EXERCISE INSTRUCTIONS. Count up the lines holding "HelperPlace" in the material, then reply with only the number.
BEGIN EXERCISE INPUT
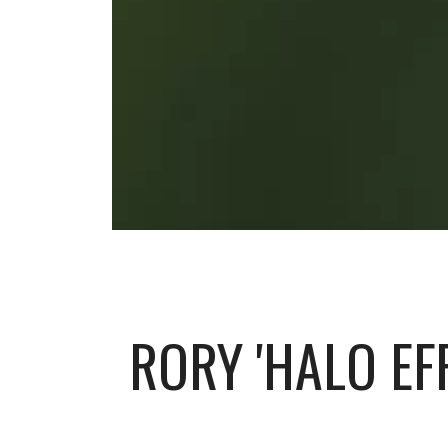
RORY 'HALO EF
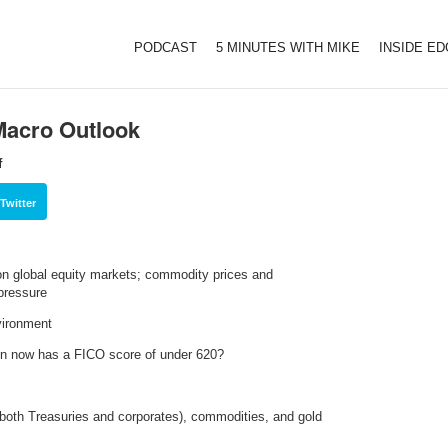
PODCAST
5 MINUTES WITH MIKE
INSIDE E
Macro Outlook
f
Twitter
 on global equity markets; commodity prices and
pressure
nvironment
ion now has a FICO score of under 620?
both Treasuries and corporates), commodities, and gold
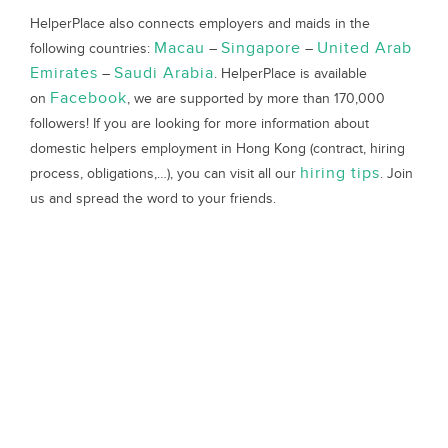
HelperPlace also connects employers and maids in the
Macau
Singapore
United Arab
following countries:
–
–
Emirates
Saudi Arabia
–
. HelperPlace is available
Facebook
on
, we are supported by more than 170,000
followers! If you are looking for more information about
domestic helpers employment in Hong Kong (contract, hiring
hiring tips
process, obligations,…), you can visit all our
. Join
us and spread the word to your friends.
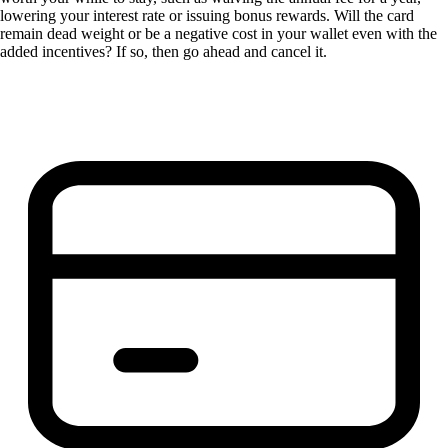
lowering your interest rate or issuing bonus rewards. Will the card
remain dead weight or be a negative cost in your wallet even with the
added incentives? If so, then go ahead and cancel it.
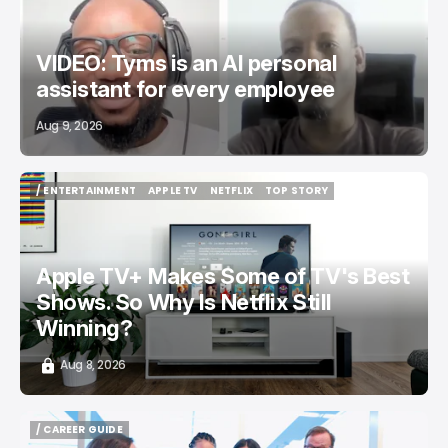
VIDEO: Tyms is an AI personal
assistant for every employee
Aug 9, 2026
/ ENTERTAINMENT
APPLE TV
NETFLIX
TOP STORY
/ ENTERTAINMENT
APPLE TV
NETFLIX
TOP STORY
Apple TV+ Makes Some of TV's Best
Shows. So Why Is Netflix Still
Winning?
Aug 8, 2026
/ CAREER GUIDE
/ CAREER GUIDE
END EXERCISE INPUT
ANSWER. 2